A l’audience publique du 17 Juin 2019 devant Madame Brigitte ANDRÉ, magistrat rapporteur, tenant seul l’audience, sans opposition des représentants des parties, et qui a rendu compte au délibéré collégial

ARRÊT :

Contradictoire, prononcé publiquement le 01 Octobre 2019 par mise à disposition au greffe comme indiqué à l’issue des débats

****

APPELANT :

Monsieur [Z] [O]

né le [Date naissance 1] 1973 à [Localité 1]

[Adresse 1]

[Adresse 1]

[Adresse 1]

Représenté par Me Gwenaëla PARENT de la SCP IPSO FACTO AVOCATS, avocat au barreau de NANTES

INTIMÉS :

Madame [D] [F] épouse [Z]

née le [Date naissance 2] 1964 à [Localité 1]

[Adresse 2]

[Adresse 1]

[Adresse 1]

Représentée par Me Alain PALLIER de la SELARL PALLIER, BARDOUL & ASSOCIES, avocat au barreau de NANTES

Monsieur [C] [Z]

[Adresse 2]

[Adresse 1]

[Adresse 1]

Représenté par Me Alain PALLIER de la SELARL PALLIER, BARDOUL & ASSOCIES, avocat au barreau de NANTES

EXPOSÉ DU LITIGE

Les époux [Z] ont acquis en1998 une maison d’habitation sise au [Adresse 1] [Adresse 1] à [Localité 2] (44), dans un secteur classé en espaces naturels et sensibles. Leur fond est en partie clos par une haie de cyprès plantée par leur vendeur en 1979. M. [O] a acquis, en 2003, la parcelle voisine sur laquelle il a fait édifier une maison d’habitation.

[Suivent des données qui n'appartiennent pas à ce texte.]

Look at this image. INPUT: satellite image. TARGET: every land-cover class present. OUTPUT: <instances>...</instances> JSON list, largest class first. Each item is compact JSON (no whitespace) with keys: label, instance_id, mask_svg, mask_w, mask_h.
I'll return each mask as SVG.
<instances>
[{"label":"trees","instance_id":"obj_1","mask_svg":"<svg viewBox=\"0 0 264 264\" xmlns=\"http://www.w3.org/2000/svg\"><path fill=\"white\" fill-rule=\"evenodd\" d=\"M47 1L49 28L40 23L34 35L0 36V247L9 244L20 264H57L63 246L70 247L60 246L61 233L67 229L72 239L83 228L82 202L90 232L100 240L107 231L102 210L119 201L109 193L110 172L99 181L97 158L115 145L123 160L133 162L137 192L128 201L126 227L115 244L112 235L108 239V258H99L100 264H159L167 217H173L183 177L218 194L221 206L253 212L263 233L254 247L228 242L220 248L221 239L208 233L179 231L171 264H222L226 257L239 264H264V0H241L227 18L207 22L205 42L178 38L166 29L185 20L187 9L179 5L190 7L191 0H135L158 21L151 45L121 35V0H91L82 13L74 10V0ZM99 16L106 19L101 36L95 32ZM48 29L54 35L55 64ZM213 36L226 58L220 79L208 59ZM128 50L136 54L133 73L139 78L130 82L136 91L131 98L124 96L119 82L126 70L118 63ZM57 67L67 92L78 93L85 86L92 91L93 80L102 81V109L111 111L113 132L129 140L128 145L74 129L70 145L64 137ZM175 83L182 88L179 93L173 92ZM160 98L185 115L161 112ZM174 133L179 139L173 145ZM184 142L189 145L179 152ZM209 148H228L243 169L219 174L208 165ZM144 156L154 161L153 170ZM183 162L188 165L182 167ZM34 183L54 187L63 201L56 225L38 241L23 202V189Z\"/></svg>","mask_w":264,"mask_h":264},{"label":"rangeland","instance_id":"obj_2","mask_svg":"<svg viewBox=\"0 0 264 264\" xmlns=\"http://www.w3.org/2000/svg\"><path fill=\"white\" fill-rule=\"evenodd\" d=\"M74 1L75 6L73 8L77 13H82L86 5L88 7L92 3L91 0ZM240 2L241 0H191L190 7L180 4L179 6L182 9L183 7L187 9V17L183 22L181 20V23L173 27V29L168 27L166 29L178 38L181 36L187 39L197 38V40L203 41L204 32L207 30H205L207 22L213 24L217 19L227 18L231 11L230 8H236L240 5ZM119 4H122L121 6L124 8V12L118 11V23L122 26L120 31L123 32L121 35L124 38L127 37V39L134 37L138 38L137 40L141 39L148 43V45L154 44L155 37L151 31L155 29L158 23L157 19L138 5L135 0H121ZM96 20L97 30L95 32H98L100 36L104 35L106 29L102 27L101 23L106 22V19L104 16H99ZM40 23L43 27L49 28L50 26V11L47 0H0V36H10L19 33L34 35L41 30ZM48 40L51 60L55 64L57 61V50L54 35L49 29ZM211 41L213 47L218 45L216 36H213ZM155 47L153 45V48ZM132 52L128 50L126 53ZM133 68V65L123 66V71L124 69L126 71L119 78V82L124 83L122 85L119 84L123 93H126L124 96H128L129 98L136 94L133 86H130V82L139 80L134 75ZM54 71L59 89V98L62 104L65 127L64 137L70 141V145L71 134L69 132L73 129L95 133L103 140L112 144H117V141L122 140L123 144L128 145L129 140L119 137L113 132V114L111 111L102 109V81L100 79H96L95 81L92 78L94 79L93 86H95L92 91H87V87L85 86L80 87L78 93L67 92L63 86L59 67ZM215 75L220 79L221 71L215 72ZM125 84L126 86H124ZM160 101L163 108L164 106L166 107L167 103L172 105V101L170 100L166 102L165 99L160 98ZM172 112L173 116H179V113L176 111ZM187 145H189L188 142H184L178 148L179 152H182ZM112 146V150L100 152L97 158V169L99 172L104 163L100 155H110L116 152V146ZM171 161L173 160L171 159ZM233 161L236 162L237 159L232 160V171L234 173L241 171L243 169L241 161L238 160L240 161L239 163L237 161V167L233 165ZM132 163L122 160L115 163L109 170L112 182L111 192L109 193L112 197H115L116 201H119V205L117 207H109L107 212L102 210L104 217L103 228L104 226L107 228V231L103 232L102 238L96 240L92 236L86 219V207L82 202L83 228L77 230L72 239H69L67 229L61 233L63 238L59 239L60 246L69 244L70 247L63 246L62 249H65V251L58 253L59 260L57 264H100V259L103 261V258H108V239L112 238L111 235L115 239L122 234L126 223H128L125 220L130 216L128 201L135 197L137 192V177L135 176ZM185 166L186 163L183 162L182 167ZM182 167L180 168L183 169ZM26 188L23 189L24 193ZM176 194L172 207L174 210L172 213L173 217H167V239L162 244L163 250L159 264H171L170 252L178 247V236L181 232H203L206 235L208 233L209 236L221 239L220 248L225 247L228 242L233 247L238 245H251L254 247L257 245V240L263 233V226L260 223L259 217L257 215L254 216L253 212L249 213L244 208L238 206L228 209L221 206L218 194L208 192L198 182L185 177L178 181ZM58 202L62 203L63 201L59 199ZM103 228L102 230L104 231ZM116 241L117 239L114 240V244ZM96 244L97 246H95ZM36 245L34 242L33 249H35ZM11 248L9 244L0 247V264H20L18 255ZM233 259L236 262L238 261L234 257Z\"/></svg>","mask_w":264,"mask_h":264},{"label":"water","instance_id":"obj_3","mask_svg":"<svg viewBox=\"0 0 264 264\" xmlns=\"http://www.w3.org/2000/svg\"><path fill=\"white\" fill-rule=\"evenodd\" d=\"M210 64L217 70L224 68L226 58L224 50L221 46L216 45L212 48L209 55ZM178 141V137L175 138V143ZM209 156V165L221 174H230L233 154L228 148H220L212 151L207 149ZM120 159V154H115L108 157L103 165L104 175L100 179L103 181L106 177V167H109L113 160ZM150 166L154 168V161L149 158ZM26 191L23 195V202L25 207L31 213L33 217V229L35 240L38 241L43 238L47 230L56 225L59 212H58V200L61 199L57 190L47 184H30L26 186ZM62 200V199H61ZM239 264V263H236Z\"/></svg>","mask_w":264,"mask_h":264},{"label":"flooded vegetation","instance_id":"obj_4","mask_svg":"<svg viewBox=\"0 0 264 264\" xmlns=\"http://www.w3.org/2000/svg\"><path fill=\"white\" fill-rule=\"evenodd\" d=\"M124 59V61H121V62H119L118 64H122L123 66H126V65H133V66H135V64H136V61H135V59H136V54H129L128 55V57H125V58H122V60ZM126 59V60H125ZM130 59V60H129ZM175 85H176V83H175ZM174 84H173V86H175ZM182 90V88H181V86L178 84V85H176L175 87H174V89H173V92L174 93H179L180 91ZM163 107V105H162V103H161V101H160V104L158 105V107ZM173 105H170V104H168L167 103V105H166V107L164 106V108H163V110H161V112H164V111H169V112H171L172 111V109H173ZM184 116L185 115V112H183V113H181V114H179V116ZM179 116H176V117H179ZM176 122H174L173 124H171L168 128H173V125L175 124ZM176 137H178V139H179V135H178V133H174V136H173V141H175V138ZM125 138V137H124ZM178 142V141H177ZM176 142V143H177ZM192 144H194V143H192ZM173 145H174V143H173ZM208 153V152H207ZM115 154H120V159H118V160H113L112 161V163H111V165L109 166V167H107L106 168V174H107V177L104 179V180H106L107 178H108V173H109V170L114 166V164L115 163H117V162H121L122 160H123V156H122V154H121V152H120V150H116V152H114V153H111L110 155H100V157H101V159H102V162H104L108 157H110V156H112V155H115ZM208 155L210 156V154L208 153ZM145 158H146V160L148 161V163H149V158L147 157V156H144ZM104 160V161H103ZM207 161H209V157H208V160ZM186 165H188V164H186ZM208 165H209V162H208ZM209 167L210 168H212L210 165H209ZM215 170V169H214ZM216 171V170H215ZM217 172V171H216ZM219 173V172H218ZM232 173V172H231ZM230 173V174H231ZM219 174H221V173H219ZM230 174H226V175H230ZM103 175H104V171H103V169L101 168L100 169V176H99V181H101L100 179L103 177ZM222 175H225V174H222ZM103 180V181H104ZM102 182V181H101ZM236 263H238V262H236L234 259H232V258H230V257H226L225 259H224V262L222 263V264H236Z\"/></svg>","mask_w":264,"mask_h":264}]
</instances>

Par jugement du 16 mars 2015, signifié le 19 juin 2015, le tribunal d’instance de Nantes, saisi par M. [O], a :

– déclaré prescrite l’action en arrachage de la haie de cupressus plantée en limite de propriété ;

– condamné les époux [Z] à faire tailler les branches de cupressus de sorte qu’aucune ne dépasse sur le fonds voisin et à réduire et nettoyer les tas de bois de façon à supprimer les ronces et à limiter la dangerosité de l’actuel empilement des rondins ;

– accordé aux époux [Z] un délai de six mois à compter de la signification du jugement pour y procéder ;

– leur a accordé un droit d’échelle à charge d’en informer M. [O] une semaine à l’avance ;

– les a condamnés à payer la somme de 1 200 euros sur le fondement de l’article 700 du code de procédure civile et les dépens.

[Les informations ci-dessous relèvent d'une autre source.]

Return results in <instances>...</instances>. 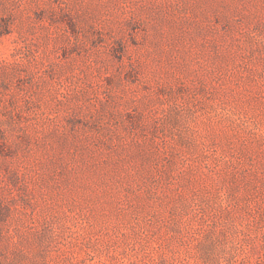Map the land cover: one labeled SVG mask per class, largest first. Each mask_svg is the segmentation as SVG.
I'll use <instances>...</instances> for the list:
<instances>
[{"label": "rangeland", "instance_id": "obj_1", "mask_svg": "<svg viewBox=\"0 0 264 264\" xmlns=\"http://www.w3.org/2000/svg\"><path fill=\"white\" fill-rule=\"evenodd\" d=\"M0 264H264V0H0Z\"/></svg>", "mask_w": 264, "mask_h": 264}]
</instances>
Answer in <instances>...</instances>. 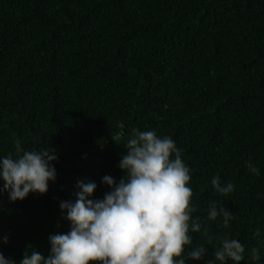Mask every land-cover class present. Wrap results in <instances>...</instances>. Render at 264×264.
I'll return each mask as SVG.
<instances>
[{"label":"trees","instance_id":"trees-1","mask_svg":"<svg viewBox=\"0 0 264 264\" xmlns=\"http://www.w3.org/2000/svg\"><path fill=\"white\" fill-rule=\"evenodd\" d=\"M133 128L171 137L191 170L202 228L182 256L207 255L186 264H208L225 236L245 248L238 264H264V0H0V156L20 140L58 157L45 194L0 195V253L47 257L48 237L70 230L59 203L80 180L103 198ZM213 202L227 228L206 219Z\"/></svg>","mask_w":264,"mask_h":264},{"label":"clouds","instance_id":"clouds-1","mask_svg":"<svg viewBox=\"0 0 264 264\" xmlns=\"http://www.w3.org/2000/svg\"><path fill=\"white\" fill-rule=\"evenodd\" d=\"M123 146L126 153L117 167L124 175L118 182L109 175L102 178L101 184L110 189L102 199L92 198L95 182L80 180L75 201L59 203L70 230L48 237L47 257L32 248L19 262L0 253V264H186L187 260L203 259L207 251L202 244L182 256L185 246L192 244L190 231L197 233L202 228L200 218L192 215L196 208L190 205L191 170L182 150L169 136L136 128ZM15 149L14 154L0 156V195L6 193L14 203L29 193L45 194L57 175L55 150H25L20 140L15 141ZM248 169L259 175L253 165ZM211 185L221 195L234 190L231 182L222 185L219 176H213ZM218 216L227 228L232 214L213 202L206 219L215 221ZM0 243H8L7 235L0 238ZM219 245L208 264H224L226 260L238 264L244 260L245 248L237 239L225 236ZM251 255L254 260L260 259L257 248L251 249Z\"/></svg>","mask_w":264,"mask_h":264}]
</instances>
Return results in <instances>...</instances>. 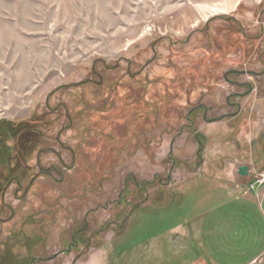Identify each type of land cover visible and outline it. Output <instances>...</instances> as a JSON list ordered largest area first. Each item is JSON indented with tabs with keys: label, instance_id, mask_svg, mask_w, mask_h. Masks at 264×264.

Les époux [Z] ont avisé le conseil de M. [O] de leur intention d’intervenir les 11, 18 et 25 juillet 2015 mais celui-ci s’est opposé à leur demande, refusant tout droit d’échelage avant le mois d’août suivant et imposant des exigences non prévues par le jugement. Après avoir avisé, le 30 septembre 2015, de leur intervention les 10, 12, 17, 19, 24, 26 octobre 2015, les époux [Z] ont effectué les travaux d’élagage et de nettoyage prescrits au mois d’octobre 2015.

Sans mise en demeure préalable, M. [O] a, le 20 décembre 2016, fait assigner les époux [Z] devant le juge de l’exécution du tribunal de grande instance de Nantes aux fins d’obtenir, sous astreinte, leur condamnation à réduire et nettoyer les tas de bois entreposés en limite de propriété de façon à limiter la dangerosité de l’empilement ainsi qu’au paiement d’une somme de 3.000 euros à titre de dommages-intérêts et de 1 000 euros sur le fondement de l’article 700 du code de procédure civile.

Par jugement du 16 octobre 2017, le juge de l’exécution près le tribunal de grande instance de Nantes a :

-débouté les époux [Z] de leur demande de nullité de l’assignation ;

-enjoint les parties à procéder à une tentative de conciliation auprès du conciliateur qu’il leur plaira ;

-dit qu’en cas de réussite de la conciliation, les parties pourront la faire constater par le juge ;

-laissé à chaque partie la charge des dépens engagés ;

-rappelé que la décision bénéficie de droit de l’exécution provisoire.

Une réunion de conciliation qui a échoué a été organisée le 4 décembre 2017.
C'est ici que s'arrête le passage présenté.